What does the data read, word for word, from the line containing "No./Nu. 36-19(2)" through its final line? Give those lines only.

-- MATERIAL FOR THIS EXERCISE follows --

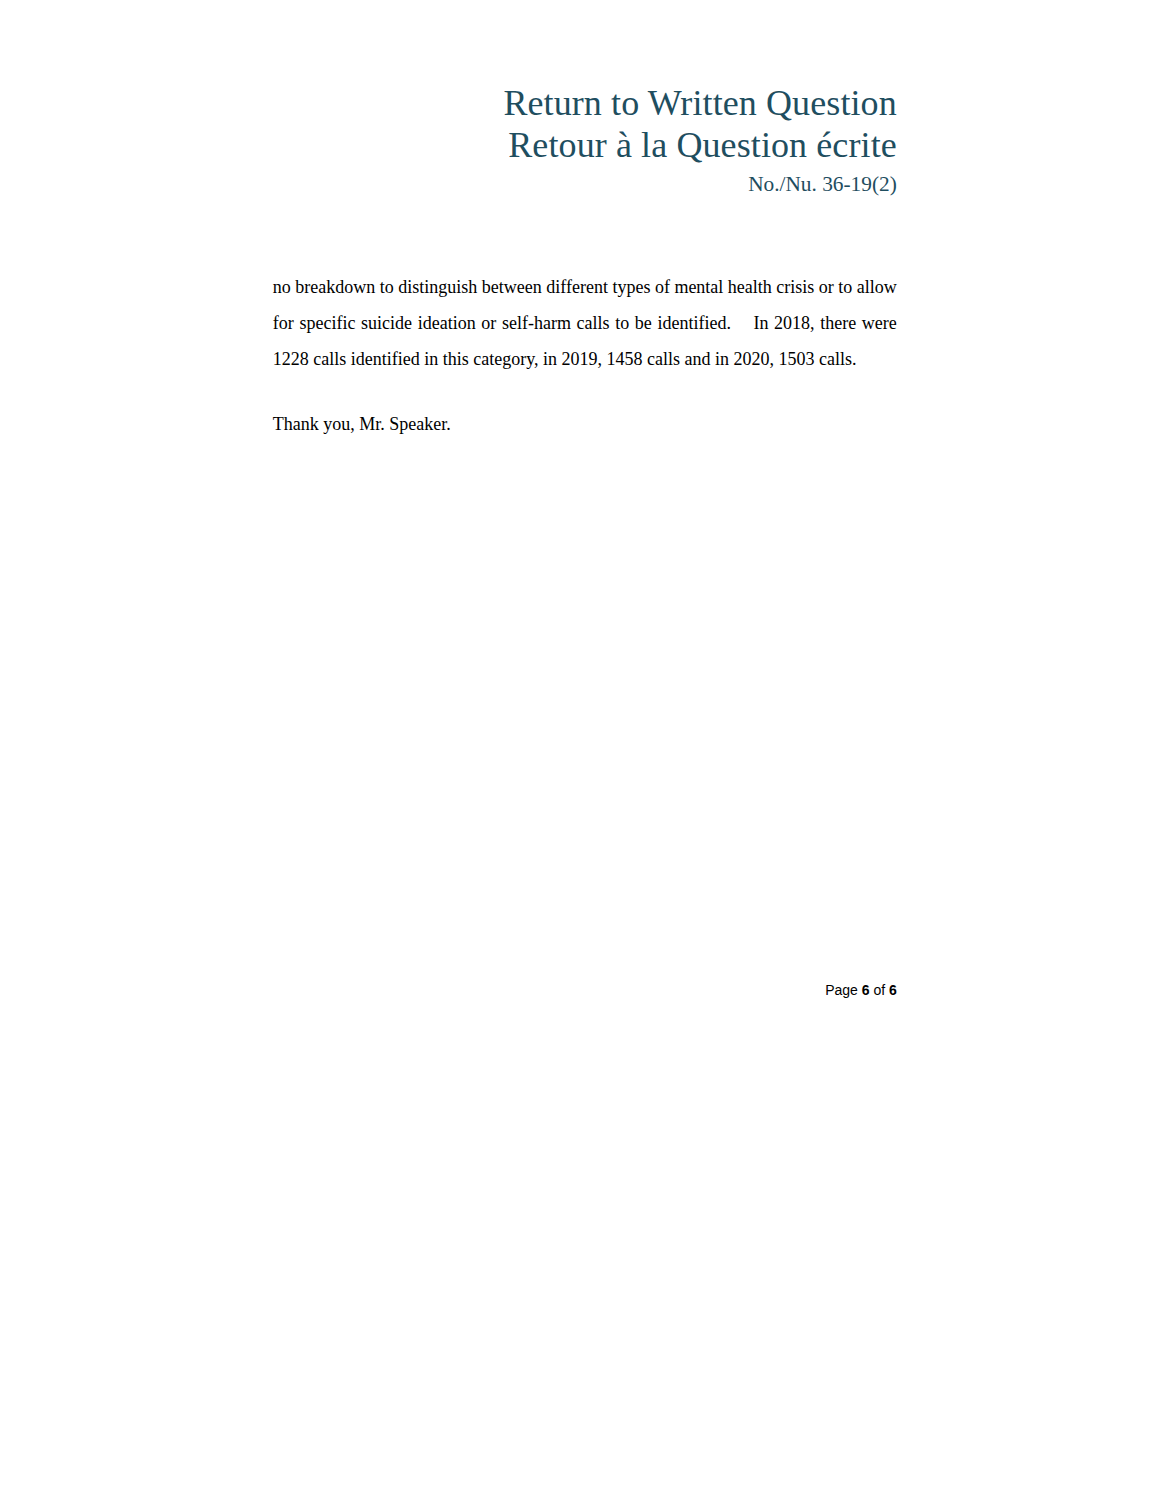Return to Written Question
Retour à la Question écrite
No./Nu. 36-19(2)
no breakdown to distinguish between different types of mental health crisis or to allow for specific suicide ideation or self-harm calls to be identified. In 2018, there were 1228 calls identified in this category, in 2019, 1458 calls and in 2020, 1503 calls.
Thank you, Mr. Speaker.
Page 6 of 6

-- MATERIAL FOR THIS EXERCISE concluded --

ANSWER AREA:
No./Nu. 36-19(2)
no breakdown to distinguish between different types of mental health crisis or to allow for specific suicide ideation or self-harm calls to be identified. In 2018, there were 1228 calls identified in this category, in 2019, 1458 calls and in 2020, 1503 calls.
Thank you, Mr. Speaker.
Page 6 of 6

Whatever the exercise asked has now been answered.